=== Section Start ===
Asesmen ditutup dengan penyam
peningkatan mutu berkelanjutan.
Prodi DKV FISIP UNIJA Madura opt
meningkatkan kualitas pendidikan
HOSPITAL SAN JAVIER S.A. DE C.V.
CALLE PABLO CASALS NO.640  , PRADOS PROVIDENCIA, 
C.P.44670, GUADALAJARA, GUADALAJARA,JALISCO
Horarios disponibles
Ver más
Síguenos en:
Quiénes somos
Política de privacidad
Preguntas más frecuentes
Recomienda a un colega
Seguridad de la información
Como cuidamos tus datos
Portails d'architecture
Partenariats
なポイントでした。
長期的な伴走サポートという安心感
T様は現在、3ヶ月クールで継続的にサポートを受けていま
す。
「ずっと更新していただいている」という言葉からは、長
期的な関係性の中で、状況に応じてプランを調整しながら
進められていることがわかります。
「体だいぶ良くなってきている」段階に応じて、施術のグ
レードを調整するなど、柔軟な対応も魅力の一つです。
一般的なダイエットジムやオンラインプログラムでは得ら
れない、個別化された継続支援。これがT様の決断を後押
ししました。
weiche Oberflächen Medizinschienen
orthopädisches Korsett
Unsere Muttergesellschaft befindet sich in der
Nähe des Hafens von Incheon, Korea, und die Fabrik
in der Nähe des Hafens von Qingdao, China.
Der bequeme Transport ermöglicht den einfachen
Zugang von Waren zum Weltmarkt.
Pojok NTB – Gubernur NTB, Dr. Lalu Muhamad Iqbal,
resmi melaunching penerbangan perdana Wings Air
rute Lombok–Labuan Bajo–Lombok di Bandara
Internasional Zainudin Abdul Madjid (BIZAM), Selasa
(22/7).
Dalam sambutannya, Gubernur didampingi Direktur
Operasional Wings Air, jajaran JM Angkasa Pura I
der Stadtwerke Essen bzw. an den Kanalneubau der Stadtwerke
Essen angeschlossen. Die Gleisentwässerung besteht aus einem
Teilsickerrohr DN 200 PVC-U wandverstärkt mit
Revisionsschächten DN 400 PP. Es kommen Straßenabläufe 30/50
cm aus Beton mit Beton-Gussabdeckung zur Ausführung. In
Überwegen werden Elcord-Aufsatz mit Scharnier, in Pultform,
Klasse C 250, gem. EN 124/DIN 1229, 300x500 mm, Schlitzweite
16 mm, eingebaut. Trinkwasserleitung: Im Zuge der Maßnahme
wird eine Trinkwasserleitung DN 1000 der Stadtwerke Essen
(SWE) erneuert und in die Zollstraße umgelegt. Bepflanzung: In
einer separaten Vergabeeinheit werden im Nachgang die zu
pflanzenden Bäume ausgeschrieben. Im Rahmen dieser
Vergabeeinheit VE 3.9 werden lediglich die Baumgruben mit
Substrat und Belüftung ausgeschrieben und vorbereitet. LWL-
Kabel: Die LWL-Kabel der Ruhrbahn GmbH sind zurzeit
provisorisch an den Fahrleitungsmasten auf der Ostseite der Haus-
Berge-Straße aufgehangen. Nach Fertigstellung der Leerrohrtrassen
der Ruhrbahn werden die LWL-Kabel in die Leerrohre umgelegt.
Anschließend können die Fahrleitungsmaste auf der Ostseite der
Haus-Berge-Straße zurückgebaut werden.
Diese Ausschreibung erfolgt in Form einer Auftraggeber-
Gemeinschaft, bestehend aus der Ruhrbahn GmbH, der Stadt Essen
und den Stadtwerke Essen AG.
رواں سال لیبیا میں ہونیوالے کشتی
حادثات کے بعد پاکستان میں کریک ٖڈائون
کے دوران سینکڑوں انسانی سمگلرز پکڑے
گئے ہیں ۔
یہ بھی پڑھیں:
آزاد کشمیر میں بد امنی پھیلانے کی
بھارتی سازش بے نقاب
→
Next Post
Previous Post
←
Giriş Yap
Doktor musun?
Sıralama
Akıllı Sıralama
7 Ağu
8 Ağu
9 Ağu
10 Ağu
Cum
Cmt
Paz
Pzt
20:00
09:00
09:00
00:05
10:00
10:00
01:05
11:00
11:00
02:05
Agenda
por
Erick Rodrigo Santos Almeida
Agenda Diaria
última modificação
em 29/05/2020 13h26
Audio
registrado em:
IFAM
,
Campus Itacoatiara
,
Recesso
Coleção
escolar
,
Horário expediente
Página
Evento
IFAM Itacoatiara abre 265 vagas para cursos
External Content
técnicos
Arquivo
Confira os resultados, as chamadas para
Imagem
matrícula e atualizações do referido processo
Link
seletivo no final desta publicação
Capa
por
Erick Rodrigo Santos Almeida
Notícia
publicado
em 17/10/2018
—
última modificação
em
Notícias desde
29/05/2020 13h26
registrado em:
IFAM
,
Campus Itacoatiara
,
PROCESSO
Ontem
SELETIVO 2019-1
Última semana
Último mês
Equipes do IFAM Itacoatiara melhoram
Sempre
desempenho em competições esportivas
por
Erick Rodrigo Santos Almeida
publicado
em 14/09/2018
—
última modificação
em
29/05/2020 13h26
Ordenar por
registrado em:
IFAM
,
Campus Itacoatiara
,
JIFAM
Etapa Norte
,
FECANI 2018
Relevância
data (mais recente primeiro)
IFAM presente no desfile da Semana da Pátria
=== Section End ===
Goal of the exercise: Rewrite the data from its first line up to and including the line with "Revisionsschächten DN 400", changing "Wings Air" to "Citilink" and leaving everything else as is.

Answer for the task:
Asesmen ditutup dengan penyam
peningkatan mutu berkelanjutan.
Prodi DKV FISIP UNIJA Madura opt
meningkatkan kualitas pendidikan
HOSPITAL SAN JAVIER S.A. DE C.V.
CALLE PABLO CASALS NO.640  , PRADOS PROVIDENCIA, 
C.P.44670, GUADALAJARA, GUADALAJARA,JALISCO
Horarios disponibles
Ver más
Síguenos en:
Quiénes somos
Política de privacidad
Preguntas más frecuentes
Recomienda a un colega
Seguridad de la información
Como cuidamos tus datos
Portails d'architecture
Partenariats
なポイントでした。
長期的な伴走サポートという安心感
T様は現在、3ヶ月クールで継続的にサポートを受けていま
す。
「ずっと更新していただいている」という言葉からは、長
期的な関係性の中で、状況に応じてプランを調整しながら
進められていることがわかります。
「体だいぶ良くなってきている」段階に応じて、施術のグ
レードを調整するなど、柔軟な対応も魅力の一つです。
一般的なダイエットジムやオンラインプログラムでは得ら
れない、個別化された継続支援。これがT様の決断を後押
ししました。
weiche Oberflächen Medizinschienen
orthopädisches Korsett
Unsere Muttergesellschaft befindet sich in der
Nähe des Hafens von Incheon, Korea, und die Fabrik
in der Nähe des Hafens von Qingdao, China.
Der bequeme Transport ermöglicht den einfachen
Zugang von Waren zum Weltmarkt.
Pojok NTB – Gubernur NTB, Dr. Lalu Muhamad Iqbal,
resmi melaunching penerbangan perdana Citilink
rute Lombok–Labuan Bajo–Lombok di Bandara
Internasional Zainudin Abdul Madjid (BIZAM), Selasa
(22/7).
Dalam sambutannya, Gubernur didampingi Direktur
Operasional Citilink, jajaran JM Angkasa Pura I
der Stadtwerke Essen bzw. an den Kanalneubau der Stadtwerke
Essen angeschlossen. Die Gleisentwässerung besteht aus einem
Teilsickerrohr DN 200 PVC-U wandverstärkt mit
Revisionsschächten DN 400 PP. Es kommen Straßenabläufe 30/50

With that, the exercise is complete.